4. Decide on a basic screen size design for your web pages and stick with it. 640 x 480, 800 x 600. Whatever. If you deceide that you can spare the resources to build more than one size (and therefore offer your readers a selection of sizes) then go for it. I never provide that luxury. Better to tell your readers to resize their screens to optimise viewing than to go to all that unneccesary trouble.

Back to your problem. Don't set the table size to 100% - set it to 99%. It works better - believe me!
If you want to centre your work on the page then don't select center and expect the text to be centred on the page. Build a table with at least two rows and three cells wide (use five or seven if that makes the tsk easier). Place all of your stuff in the middle (2nd/3rd/4th) cell. The outer cells need to be the same width but this width can be any figure. The purpose is just to allow centring of text and images. For that cell you can either align it left/right or center. The text will appear in the centre of the page (actually the centre of that cell but it will give the appearance of being centre of the page).

Any more info required then PM me and I'll blabber on ad nauseum.

The only word twist I could give to this post is three different words for the thing you are looking at - console, monitor, screen - any others?
I just checked - MW doesn't give the definition of console as a monitor or screen??? It is the thing that the radio or television sits on? Okay!


In the days when computers took up a medium sized room and required the powerage of a small town to add six numbers together, someone had the bright idea to link a few terminals onto the mainframe to allow many users to access this abundance of informatic power. These terminals consisted of a monitor and a keyboard (the mouse didn't exist just yet) and were known collectively as a console. The montor has been explained - it's the big TV-like thingy that takes up all of your desk space, ruins your eyesight and is bedecked with post-its and various holiday snaps, pet pictures and out-of-focus baby photos of your now seven-year-old.

The screen is just the glass bit at the front which projects the image from your computer and, despite its incredible definition and superior projection qualities is used for little more than emailing, word processing, spreadsheets and the occasioanl web-surfing.
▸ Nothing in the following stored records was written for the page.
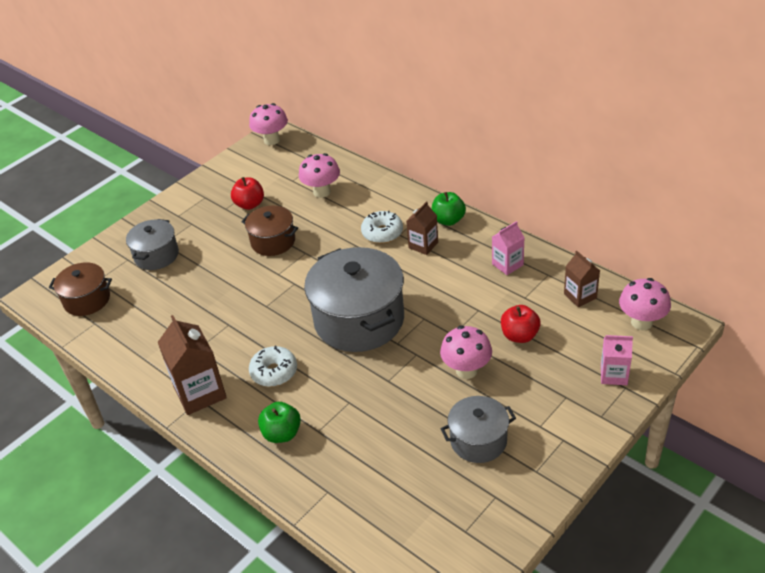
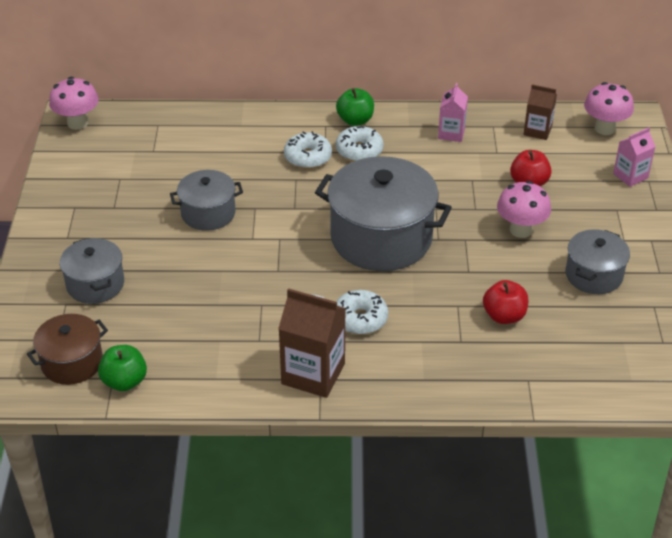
camera: 45 degrees left, 0 degrees up
red apple [231,177,264,210] -> red apple moved to [483,280,528,324]
brown pot [241,206,298,256] -> grey pot [170,170,243,231]
green apple [258,402,301,443] -> green apple moved to [98,345,147,391]
pink mushroom [299,153,340,198] -> none
brown carton [406,201,438,255] -> white donut [336,126,384,161]

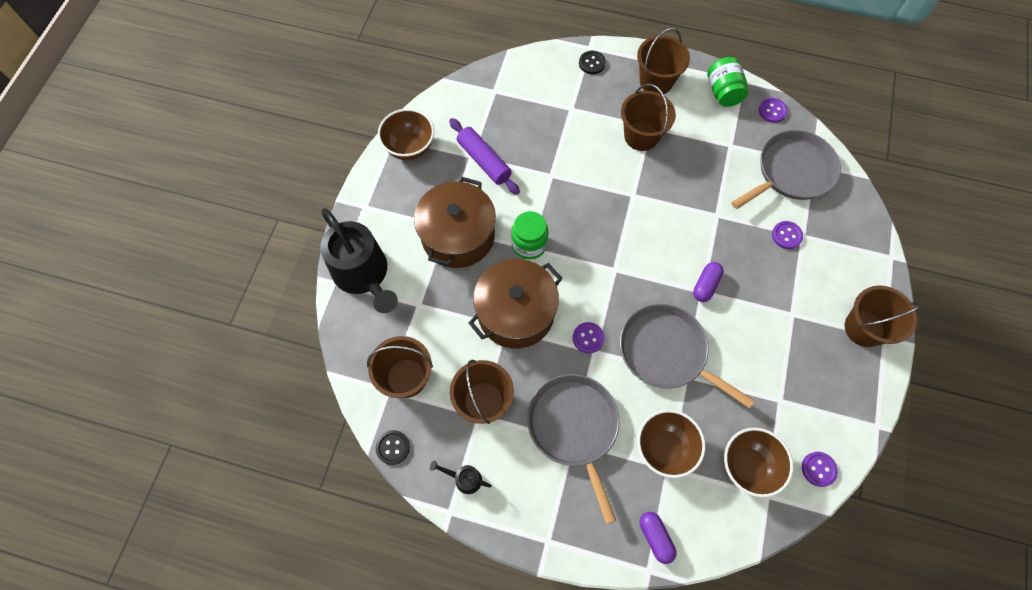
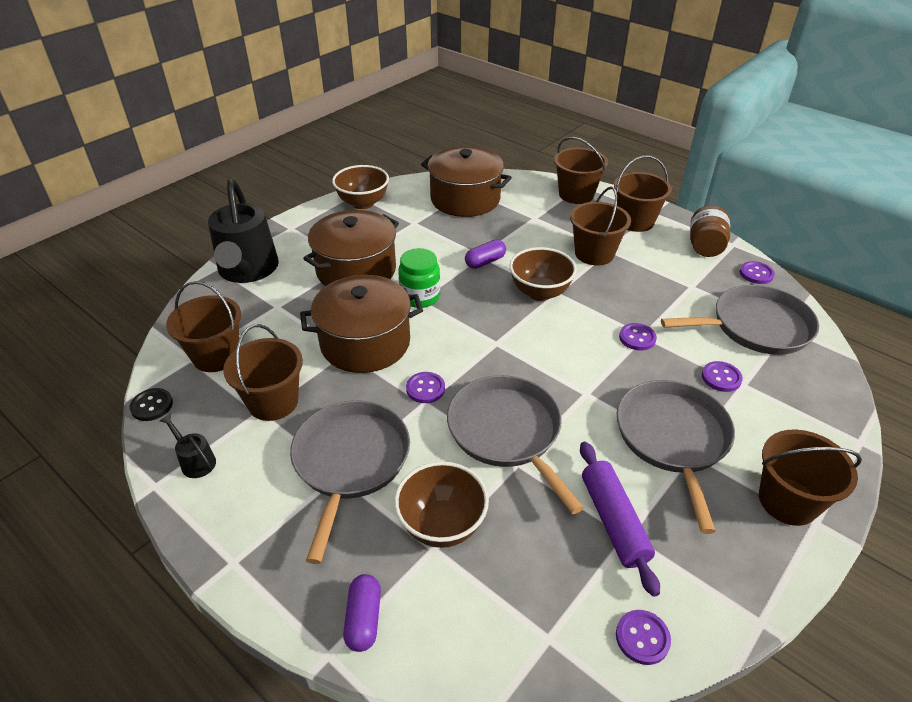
camera: 25 degrees right, 25 degrees down
purple rolling pin [449,118,520,195] -> purple rolling pin moved to [580,442,660,597]
black button [579,51,606,74] -> brown bucket [554,137,608,204]
purple capsule [693,262,724,302] -> purple capsule moved to [465,240,506,269]
green jar [707,57,748,107] -> brown jar [690,205,730,257]
brown bowl [724,428,793,498] -> brown bowl moved to [509,247,577,301]
none -> brown pot [421,146,512,217]
none -> grey pan [617,380,735,534]
none -> purple button [619,323,657,351]

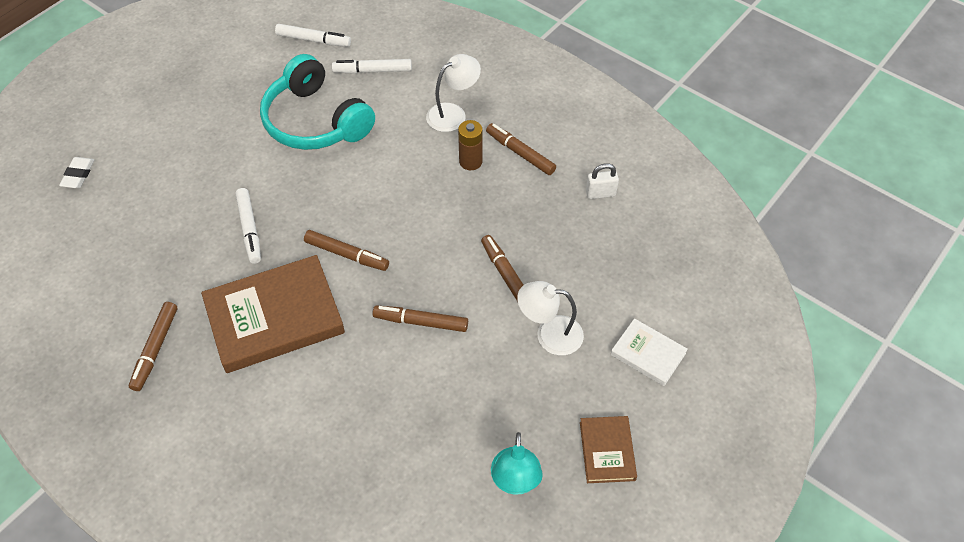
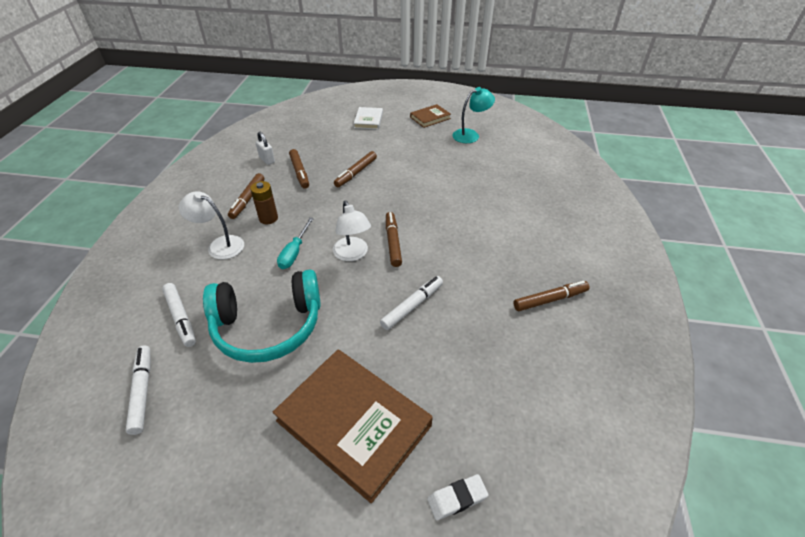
camera: 120 degrees left, 10 degrees down
brown book [201,255,345,373] -> brown book moved to [273,350,433,503]
turquoise headphones [260,54,375,150] -> turquoise headphones turned 60 degrees clockwise [203,270,321,363]
brown marker [372,305,468,332] -> brown marker moved to [289,149,309,189]
white lamp [517,281,584,355] -> white lamp moved to [333,201,371,261]
none -> turquoise screwdriver [277,217,314,269]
The most striking images that you will ever see on a screen these days are the background images (commonly called wallpaper for some reason - even though they don't resemble any wallpaper that I can think of) of such luminaries as George Clooney and Brad Pitt (popular on our secretaries' machines), various sportstars (for the harder types amongst us) and the occasional unidentified skimpily dressed blonde in a position that you never see a wife or girlfriend - well, not in public anyway.